### Task material
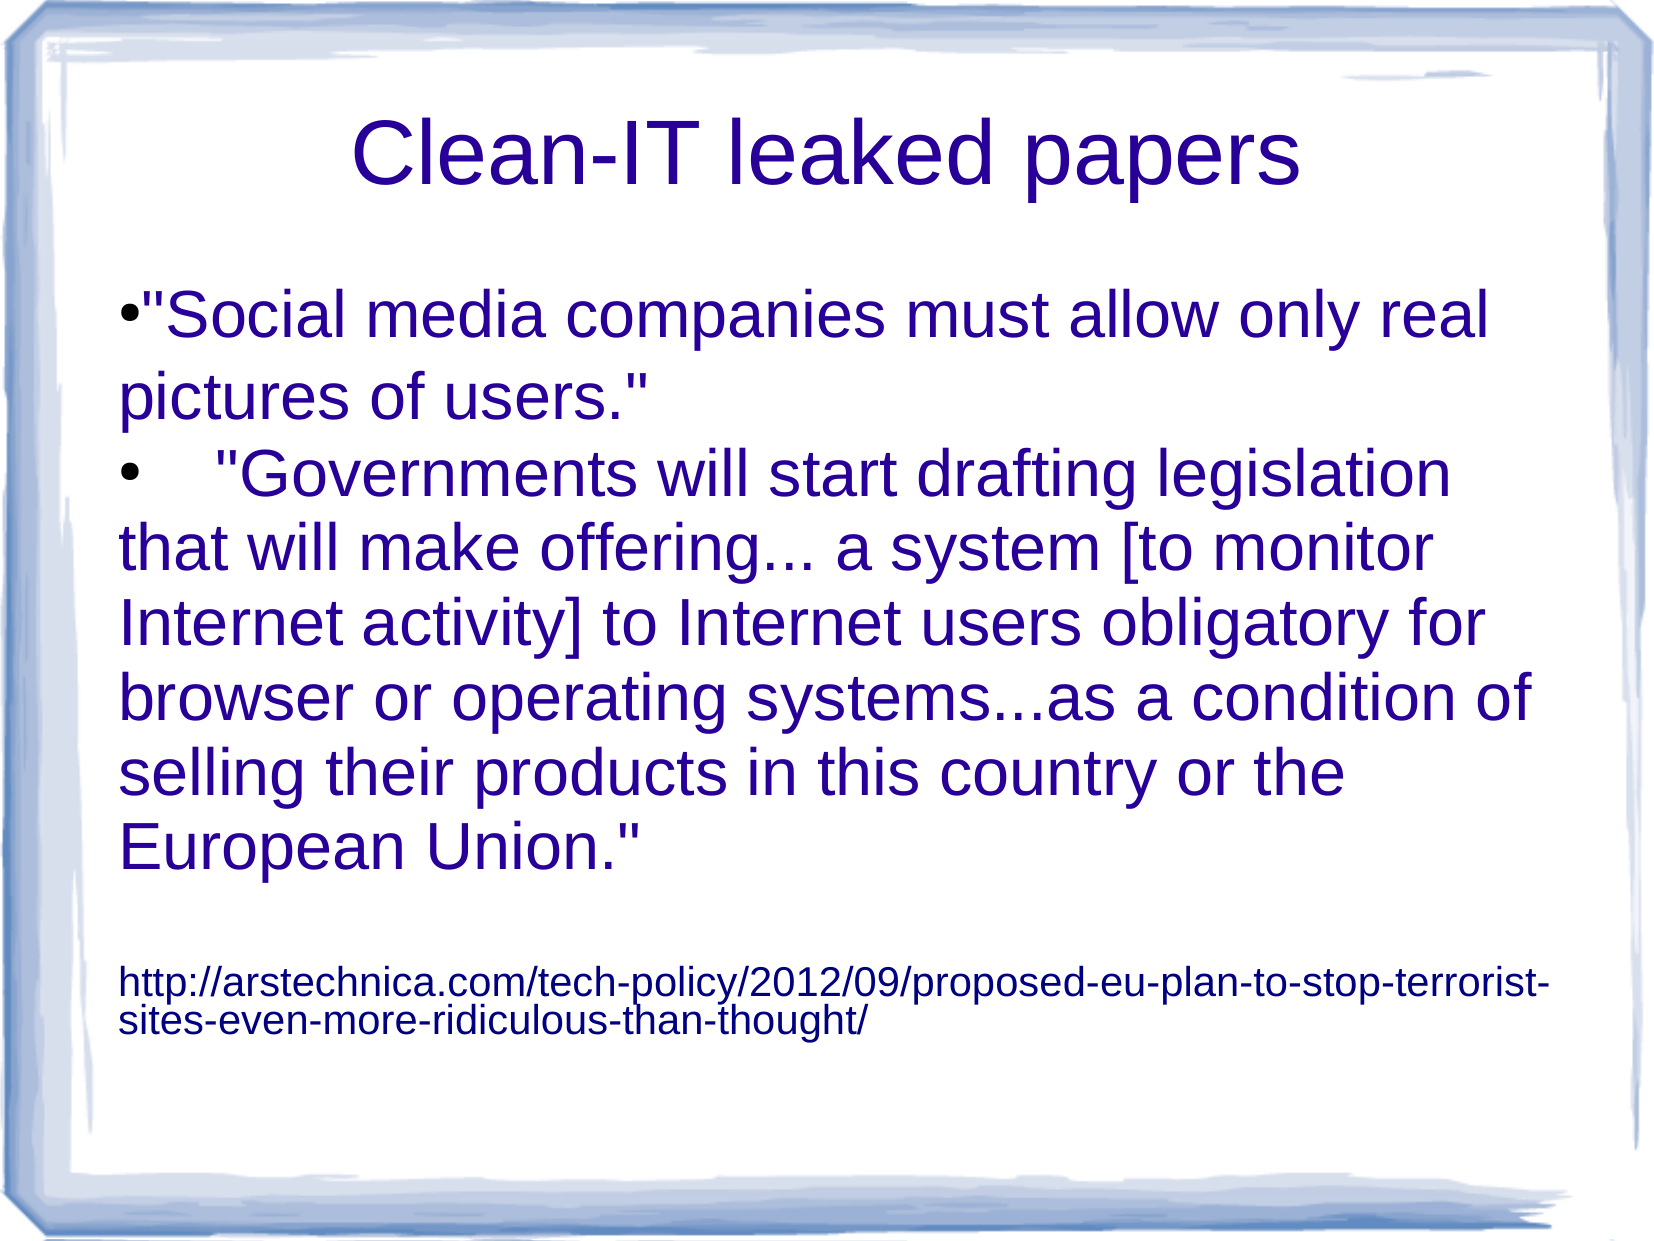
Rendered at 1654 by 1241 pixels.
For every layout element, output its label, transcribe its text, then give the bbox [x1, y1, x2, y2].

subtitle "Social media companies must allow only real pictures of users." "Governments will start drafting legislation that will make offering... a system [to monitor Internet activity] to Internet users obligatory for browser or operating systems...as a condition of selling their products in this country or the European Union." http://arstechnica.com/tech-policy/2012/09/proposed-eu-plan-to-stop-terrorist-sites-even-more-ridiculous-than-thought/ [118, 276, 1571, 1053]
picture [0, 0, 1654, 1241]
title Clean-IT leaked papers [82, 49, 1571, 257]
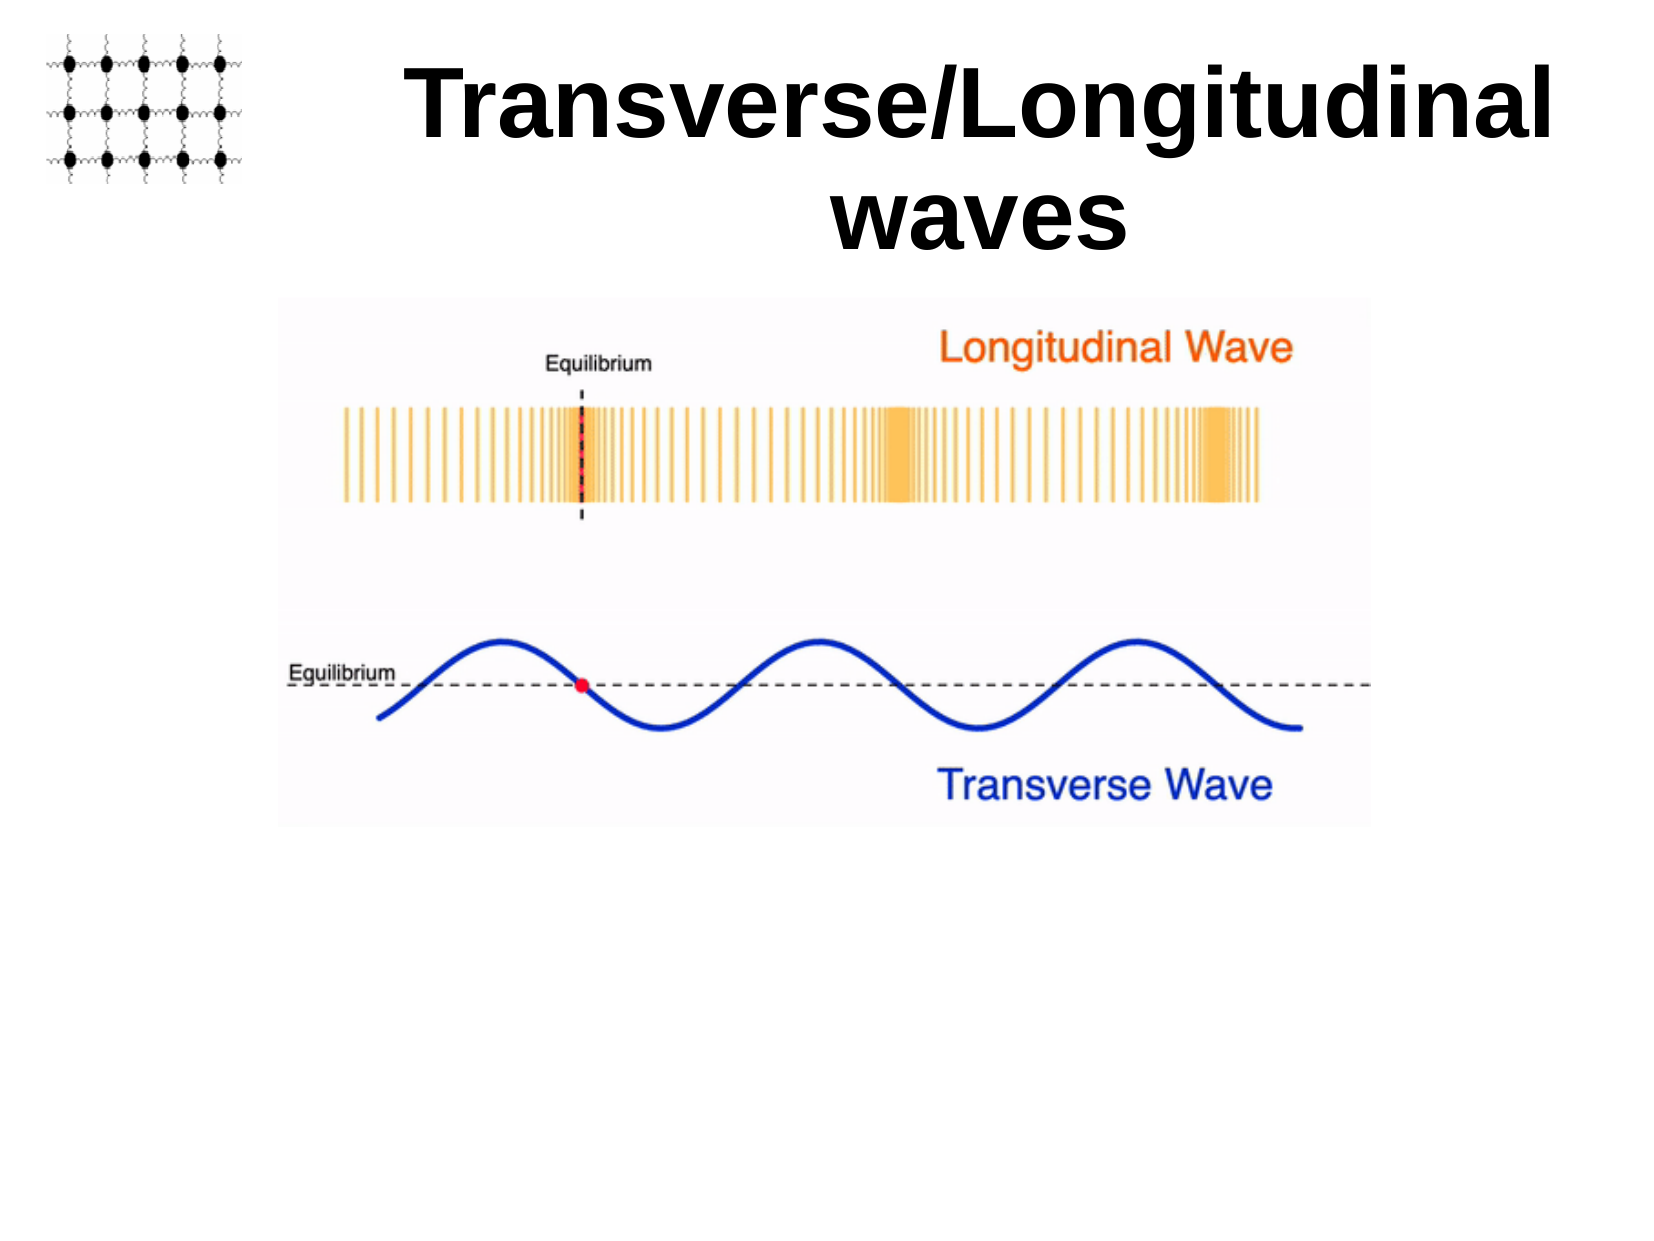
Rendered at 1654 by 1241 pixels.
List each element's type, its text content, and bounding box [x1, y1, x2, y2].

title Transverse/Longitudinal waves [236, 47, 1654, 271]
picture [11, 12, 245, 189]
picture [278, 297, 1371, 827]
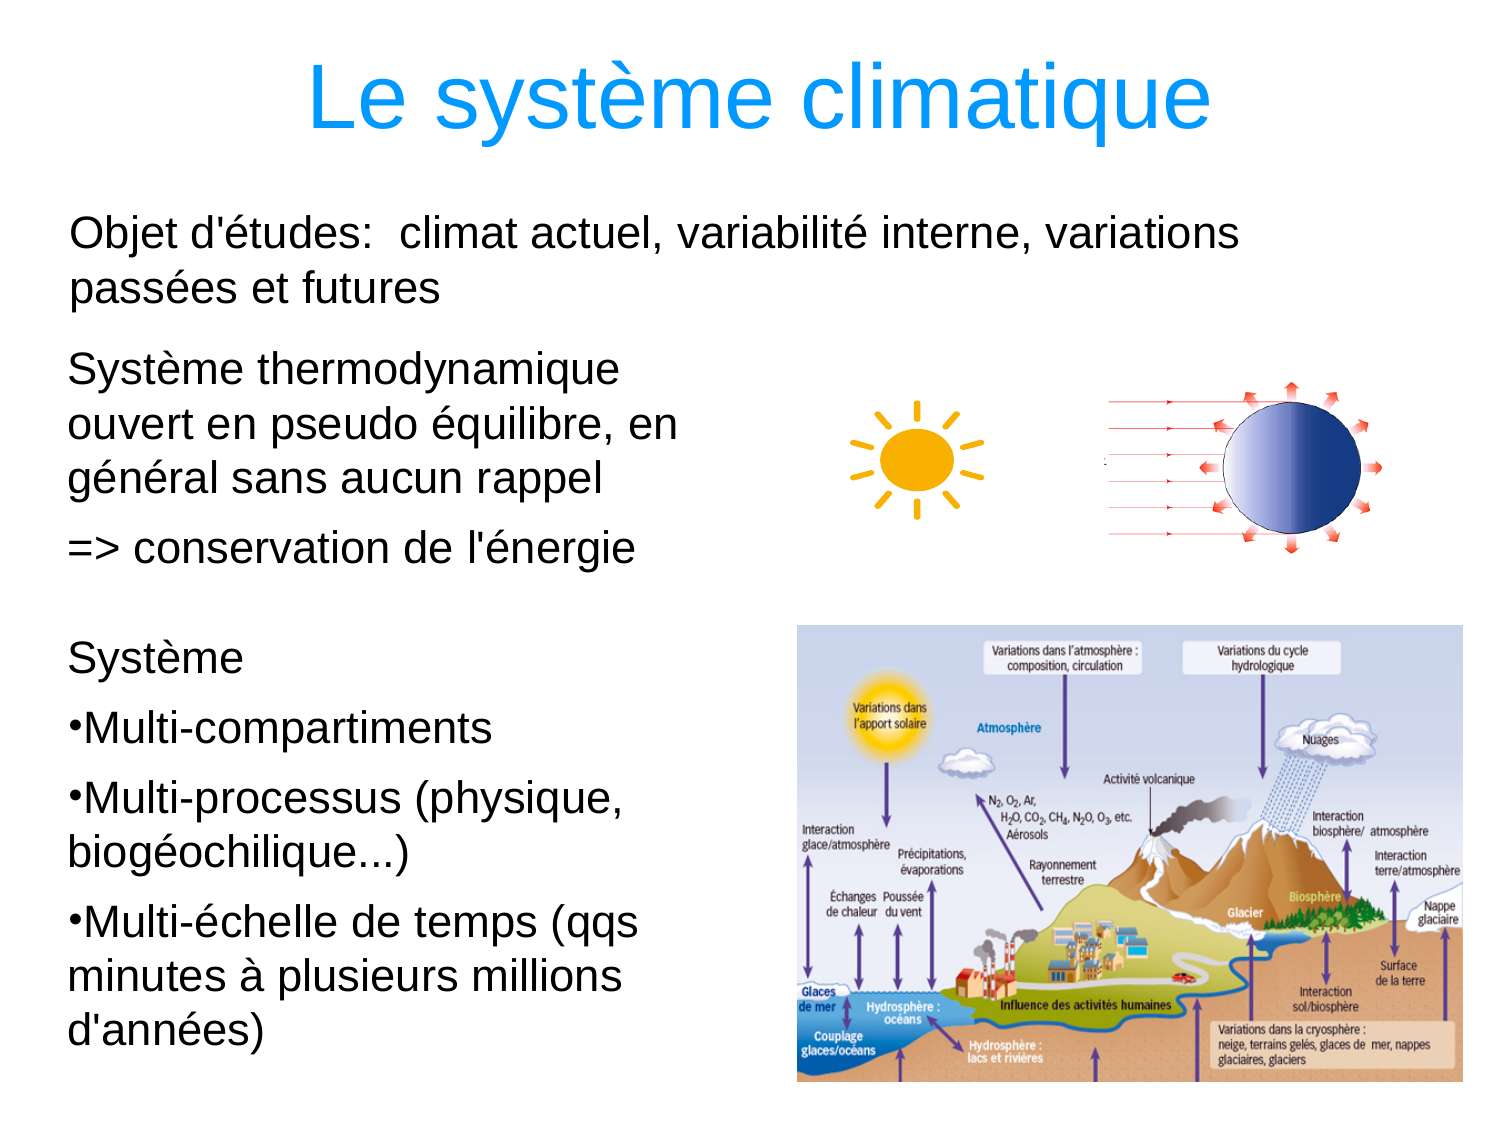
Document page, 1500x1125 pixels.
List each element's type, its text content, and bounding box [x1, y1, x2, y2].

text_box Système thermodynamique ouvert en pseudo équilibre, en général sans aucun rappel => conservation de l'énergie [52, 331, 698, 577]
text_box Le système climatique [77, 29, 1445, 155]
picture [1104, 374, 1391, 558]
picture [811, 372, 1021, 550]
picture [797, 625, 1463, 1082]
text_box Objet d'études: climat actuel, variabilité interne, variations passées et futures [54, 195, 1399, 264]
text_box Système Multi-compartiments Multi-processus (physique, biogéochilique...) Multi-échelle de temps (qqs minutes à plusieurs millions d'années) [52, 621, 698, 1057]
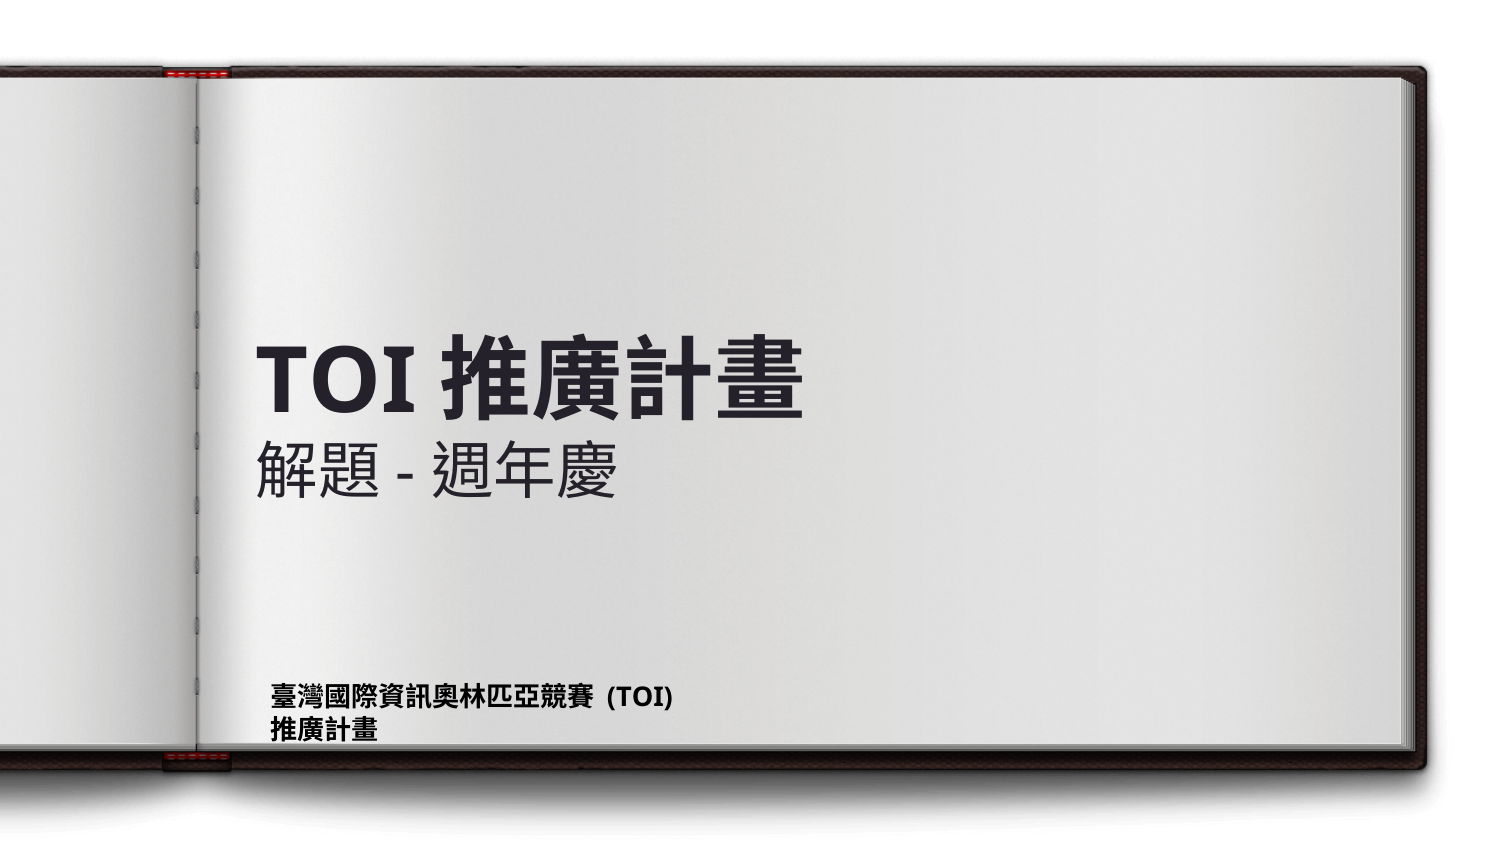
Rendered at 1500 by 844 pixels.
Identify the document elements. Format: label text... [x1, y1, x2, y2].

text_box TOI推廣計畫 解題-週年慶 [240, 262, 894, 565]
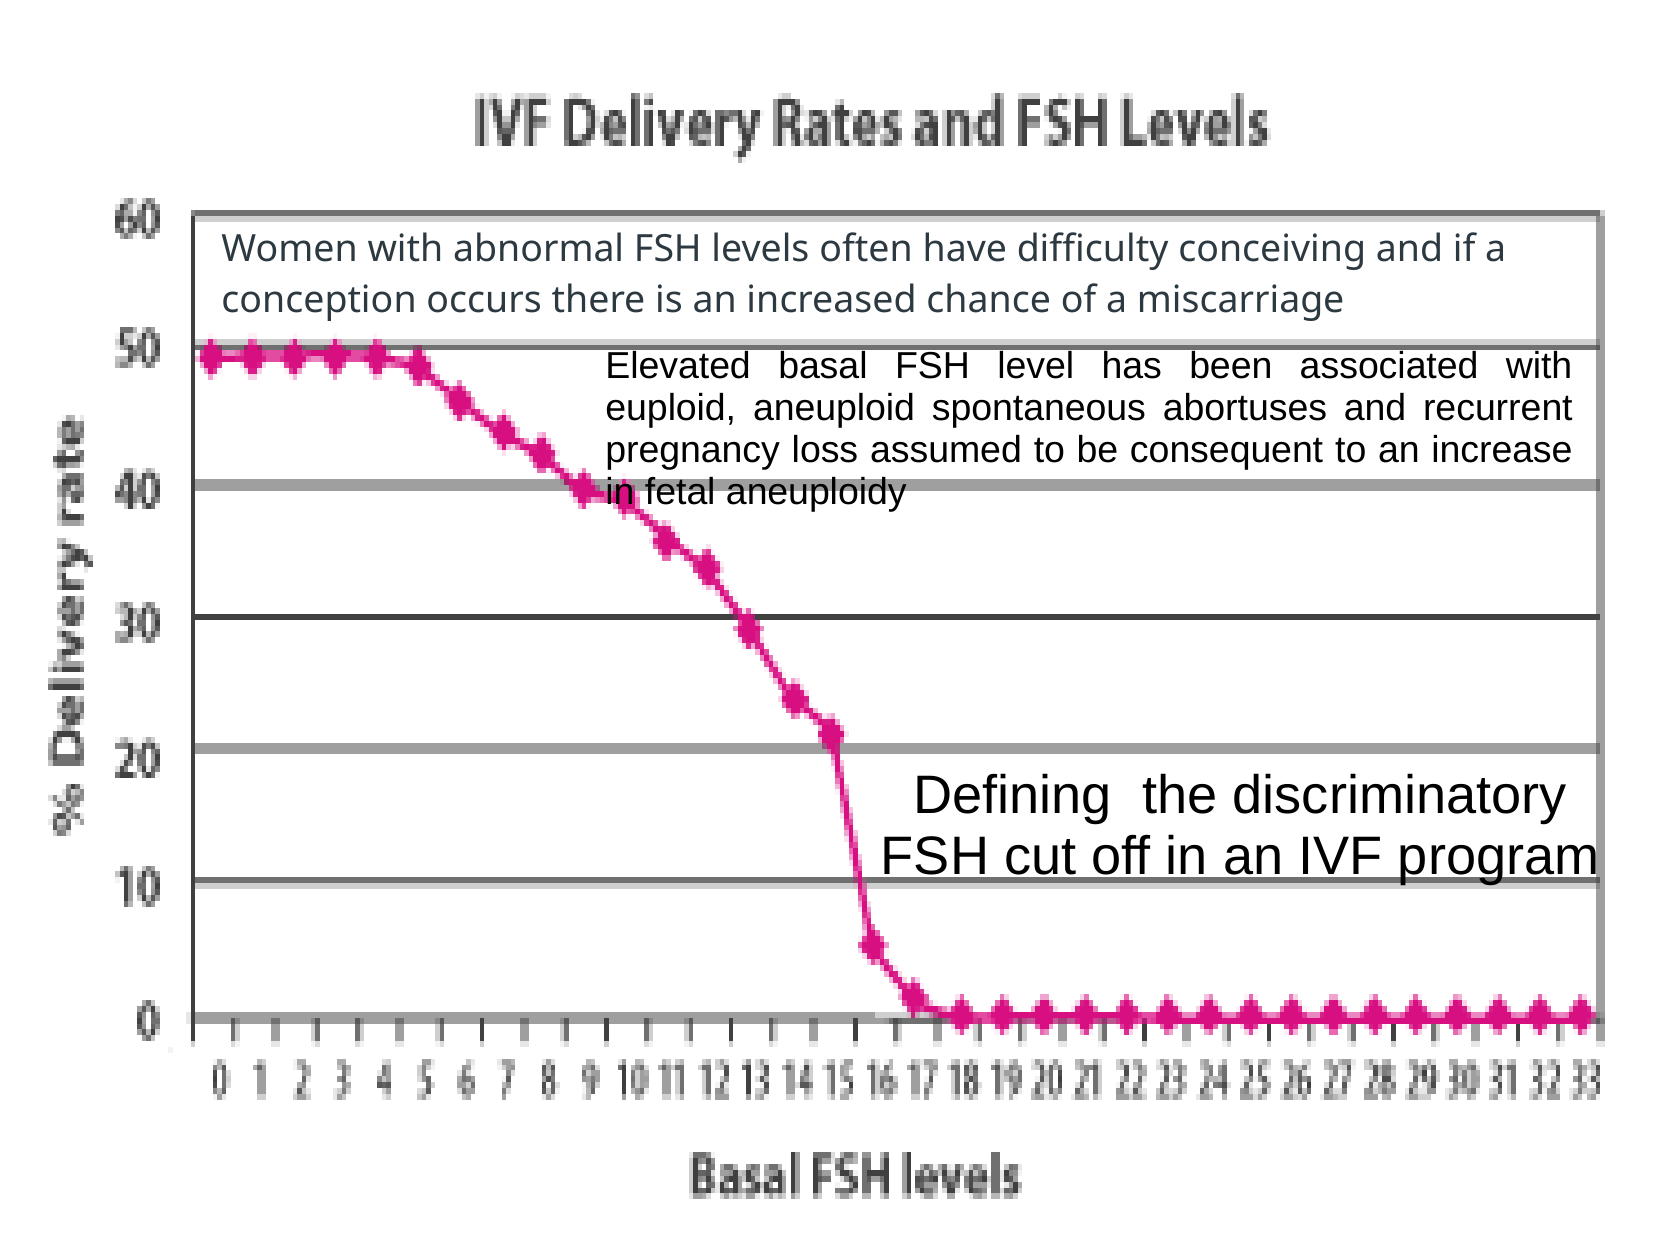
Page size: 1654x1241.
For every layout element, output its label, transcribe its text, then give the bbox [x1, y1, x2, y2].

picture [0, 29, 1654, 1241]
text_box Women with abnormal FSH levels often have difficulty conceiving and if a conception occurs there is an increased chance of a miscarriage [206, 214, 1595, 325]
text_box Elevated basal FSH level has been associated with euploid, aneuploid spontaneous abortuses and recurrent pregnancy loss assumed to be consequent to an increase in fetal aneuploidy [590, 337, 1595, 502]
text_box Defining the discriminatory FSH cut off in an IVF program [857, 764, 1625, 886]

### Directions
Return, without alteration, the portion of the listing that begins with the line containing "Document page, 1500x1125 pixels." and ends with the line containing "text_box Objet d'études: climat", including both of those lines.

### Exercise result
Document page, 1500x1125 pixels.
List each element's type, its text content, and bounding box [x1, y1, x2, y2].

text_box Système thermodynamique ouvert en pseudo équilibre, en général sans aucun rappel => conservation de l'énergie [52, 331, 698, 577]
text_box Le système climatique [77, 29, 1445, 155]
picture [1104, 374, 1391, 558]
picture [811, 372, 1021, 550]
picture [797, 625, 1463, 1082]
text_box Objet d'études: climat actuel, variabilité interne, variations passées et futures [54, 195, 1399, 264]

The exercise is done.